しばらく経つと、目の前を通っただけの足音だったと気づいた。
「で、なんて?」
「ううん、なんでもない。」
手を後ろにして、モジモジしていた。
「そう、ならいいけど。」
「ねね、どんな男の人なの?今日の相手は。」
「そうだね、腹を肥やしたおっさんだったね。いきなり襲われて痛かったよ。」
「そっか、お疲れ様。(兄さんor姉さん)、僕が着いてるよ。だから僕が沢山話を聞くから、そんな悲しい顔をしないで。
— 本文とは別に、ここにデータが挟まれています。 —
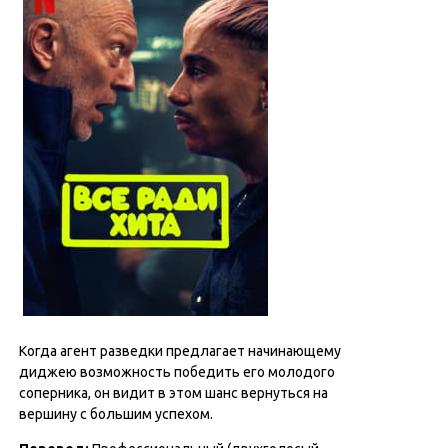
Когда агент разведки предлагает начинающему
диджею возможность победить его молодого
соперника, он видит в этом шанс вернуться на
вершину с большим успехом.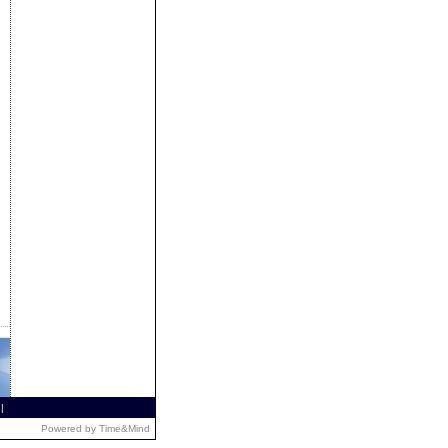
|
Powered by
Time&Mind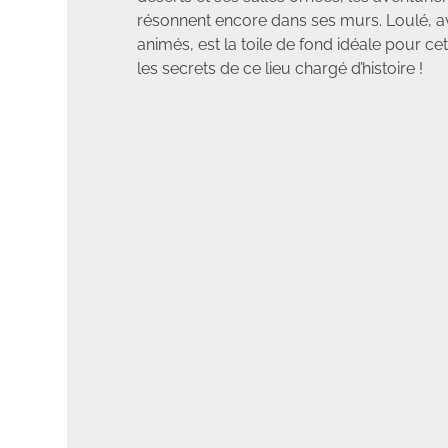
résonnent encore dans ses murs. Loulé, av
animés, est la toile de fond idéale pour 
les secrets de ce lieu chargé d’histoire !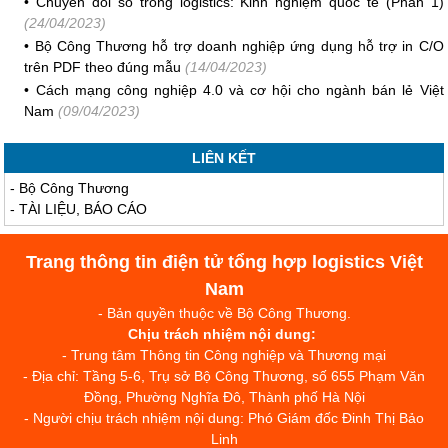
•
Chuyển đổi số trong logistics: Kinh nghiệm quốc tế (Phần 1)
(24/04/2023)
•
Bộ Công Thương hỗ trợ doanh nghiệp ứng dụng hỗ trợ in C/O
trên PDF theo đúng mẫu
(14/04/2023)
•
Cách mạng công nghiệp 4.0 và cơ hội cho ngành bán lẻ Việt
Nam
(09/04/2023)
LIÊN KẾT
-
Bộ Công Thương
-
TÀI LIỆU, BÁO CÁO
Trang thông tin điện tử tổng hợp logistics Việt
Nam
- Bản quyền thuộc về Bộ Công Thương.
Chịu trách nhiệm nội dung:
- Trung tâm Thông tin Công nghiệp và Thương mại
- Địa chỉ: Tầng 5-6, Trụ sở Bộ Công Thương, số 655 Phạm Văn
Đồng, Phường Nghĩa Đô, Thành phố Hà Nội
- Người chịu trách nhiệm nội dung: Phó Giám đốc Đinh Thị Bảo
Linh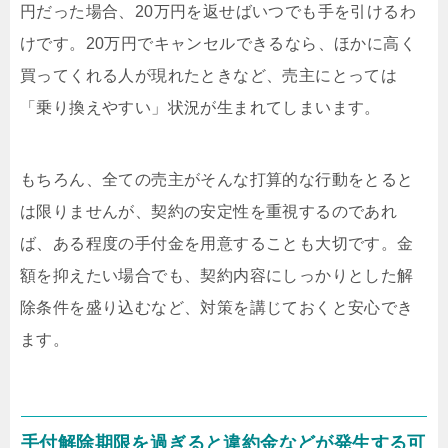
円だった場合、20万円を返せばいつでも手を引けるわ
けです。20万円でキャンセルできるなら、ほかに高く
買ってくれる人が現れたときなど、売主にとっては
「乗り換えやすい」状況が生まれてしまいます。
もちろん、全ての売主がそんな打算的な行動をとると
は限りませんが、契約の安定性を重視するのであれ
ば、ある程度の手付金を用意することも大切です。金
額を抑えたい場合でも、契約内容にしっかりとした解
除条件を盛り込むなど、対策を講じておくと安心でき
ます。
手付解除期限を過ぎると違約金などが発生する可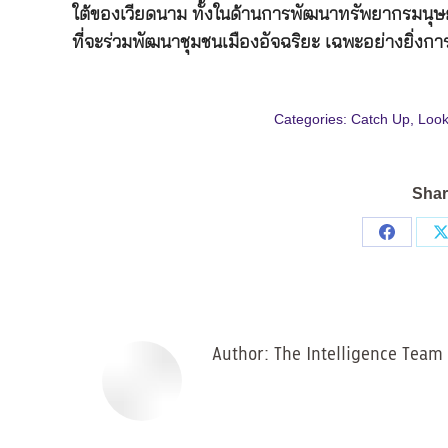
ใต้ของเวียดนาม ทั้งในด้านการพัฒนาทรัพยากรมนุษ
ที่จะร่วมพัฒนาชุมชนเมืองอัจฉริยะ เฉพะอย่างยิ่
Categories:
Catch Up
,
Look
Shar
Share
on
Facebo
Author:
The Intelligence Team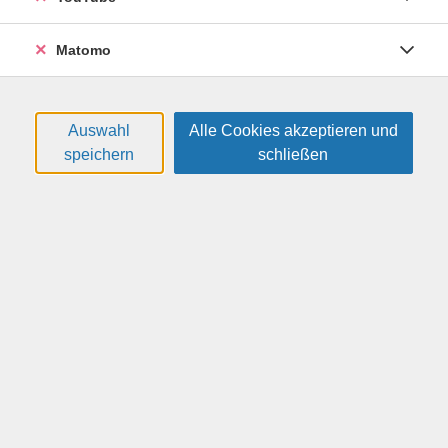
Gymnasium, Jahrgangsstufe 12. Aufgrund z.T.
abweichender Lehrpläne sind diese Kurse für
Matomo
Schülerinnen und Schüler des Beruflichen Gymnasiums
nur eingeschränkt und für die Fachoberschule NICHT
geeignet.
Auswahl
Alle Cookies akzeptieren und
speichern
schließen
Im Fokus dieses Kurses steht insbesondere die
Förderung von Schülerinnen und Schülern des
Grundkurses am allgemeinbildenden Gymnasium,
Jahrgangsstufe 12, für die Mathematik eine
Herausforderung darstellt und die sich kontinuierlich
auf das Bestehen der Abiturprüfung vorbereiten
möchten.
Inhaltlicher Schwerpunkt dieses Kompaktwochenendes
sind die mathematischen Grundlagen zur Vorbereitung
auf den A-Teil der Prüfung.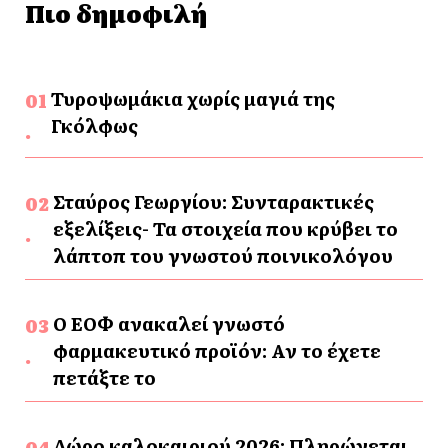
Πιο δημοφιλή
Τυροψωμάκια χωρίς μαγιά της
Γκόλφως
Σταύρος Γεωργίου: Συνταρακτικές
εξελίξεις- Τα στοιχεία που κρύβει το
λάπτοπ του γνωστού ποινικολόγου
Ο ΕΟΦ ανακαλεί γνωστό
φαρμακευτικό προϊόν: Αν το έχετε
πετάξτε το
Δώρο καλοκαιριού 2026: Πληρώνεται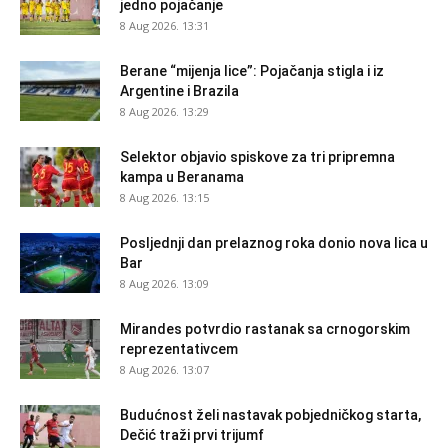
jedno pojačanje
8 Aug 2026. 13:31
Berane “mijenja lice”: Pojačanja stigla i iz
Argentine i Brazila
8 Aug 2026. 13:29
Selektor objavio spiskove za tri pripremna
kampa u Beranama
8 Aug 2026. 13:15
Posljednji dan prelaznog roka donio nova lica u
Bar
8 Aug 2026. 13:09
Mirandes potvrdio rastanak sa crnogorskim
reprezentativcem
8 Aug 2026. 13:07
Budućnost želi nastavak pobjedničkog starta,
Dečić traži prvi trijumf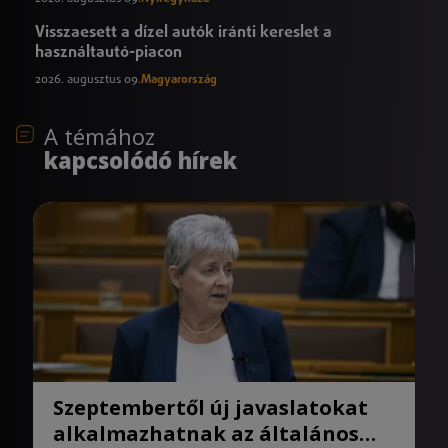
Visszaesett a dízel autók iránti kereslet a
használtautó-piacon
2026. augusztus 09.
Magyarország
A témához
kapcsolódó hírek
Szeptembertől új javaslatokat
alkalmazhatnak az általános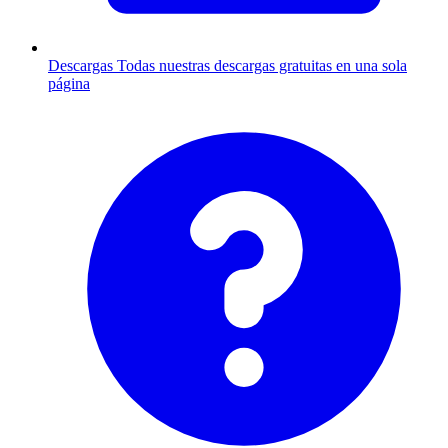
Descargas
Todas nuestras descargas gratuitas en una sola
página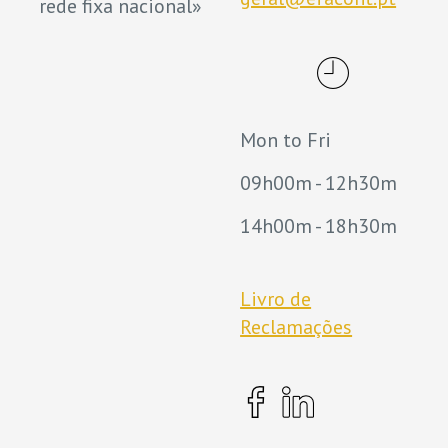
rede fixa nacional»
Mon to Fri
09h00m - 12h30m
14h00m - 18h30m
Livro de
Reclamações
」
劉or桜蘭はそう言った。
「そんな顔してる?僕。」
「うん、してる。すごく悲しそうな顔をしてる。そんな悲しそうな顔、僕は見たくないよ。」
「そっか、」
「ねえ。」
「ん?」
「僕がもしここを出て、外の世界に戻れたら、必ず迎えに来るからね。」
そんなことを言われ私はキョトンとしてしまった。
「…」
「まぁ、お前が大人になる頃には私はもう年代物になってるだろうよ。」
「そんなことないよ!(兄さんor姉さん)はずっと綺麗だよ!」
「そうか、ありがとう。そう言われて私は嬉しいよ。」
「ふふっ。」
「ん?どうした?」
「ううん、なんでもない。」
「そっか、」
そんなやり取りをしていると、襖の外から婆が、急いで支度するように声をかけてきた。
「分かりました。」
「蓮、急いで準備できるかい?」
「かしこまりました。急いでお召し物の準備をいたします。」
今までのやり取りをかき消すように雛と蝶のやり取りをした。
「別の男か、、、」
「暗い顔をしないでください。しばしの辛抱です。そんな泣きそうな顔をしないで。」
「あぁ、ありがとう。」
雛はいそいそとほかの雛を呼びに行き、もう一度身支度をした。
今度は紫色の着物に銀の帯、先が紫の色をした黒い房の着いた簪、蝶の痣を赤く染め、紅を引き、髪を結い、身支度が完成した。
「雛達、行ってくるよ。」
そう言って私は部屋を後にした。
「(小狼or小猫)、大好きだよ。」
小さな声で劉or桜蘭は蝶に言った。